Wavebreaking-associated transmitted emission of attosecond extreme-ultraviolet pulses from laser-driven overdense plasmas

TL;DR

This paper introduces a novel mechanism for generating attosecond extreme-ultraviolet pulses from laser-driven overdense plasmas, highlighting the role of plasma-density oscillations post-wavebreaking.

Contribution

It reveals a new XUV emission mechanism involving plasma-density oscillations and their coupling with transverse fields in overdense plasmas.

Findings

XUV emission is mainly due to plasma-density oscillations after wavebreaking.

The emitted frequencies are centered around the local plasma frequency.

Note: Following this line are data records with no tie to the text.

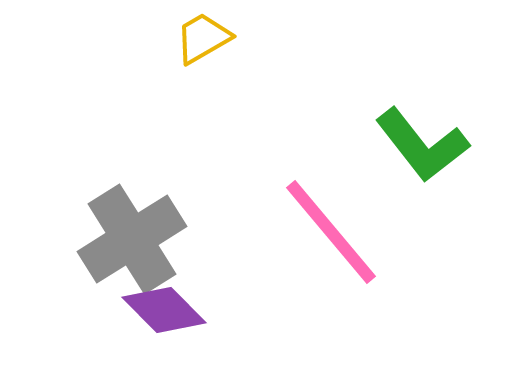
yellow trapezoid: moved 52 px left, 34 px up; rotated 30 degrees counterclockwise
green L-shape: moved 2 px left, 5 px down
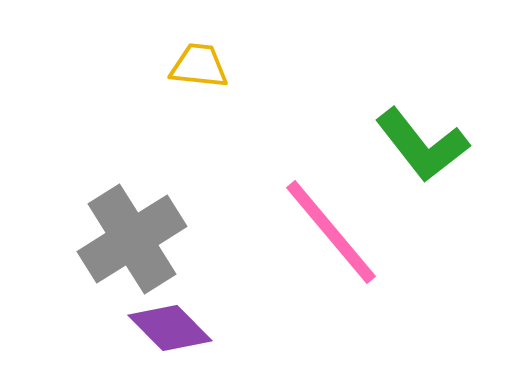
yellow trapezoid: moved 4 px left, 28 px down; rotated 36 degrees clockwise
purple diamond: moved 6 px right, 18 px down
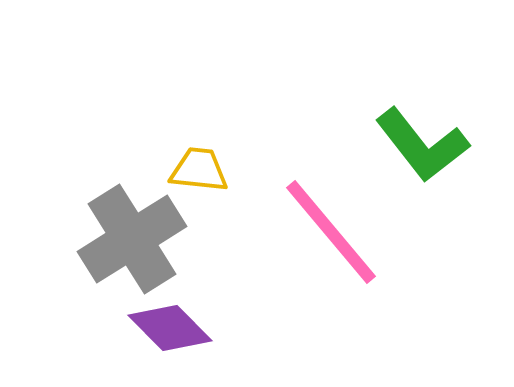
yellow trapezoid: moved 104 px down
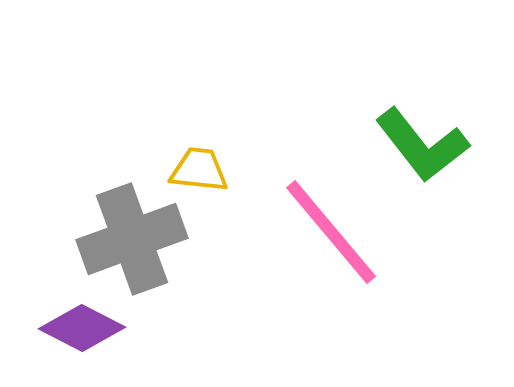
gray cross: rotated 12 degrees clockwise
purple diamond: moved 88 px left; rotated 18 degrees counterclockwise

The mechanism offers new insights into laser-plasma interaction dynamics.

Abstract

We present a new mechanism of attosecond extreme-ultraviolet (XUV) pulses generation from a relativistic laser-driven overdense plasma surfaces in the wavebreaking regime. Through particle-in-cell simulations and analysis, we demonstrate that the observed ultrashort XUV emission for the parameters we considered is predominantly due to a strong plasma-density oscillation subsequent to wavebreaking. The coupling of the strong density variation and the transverse fields in the front surface layer gives rise to the transmitted emission with frequencies mainly around the local plasma frequency. This mechanism provides new insights into the scenarios of XUV generation from solid surfaces and the dynamics of laser-plasma interactions.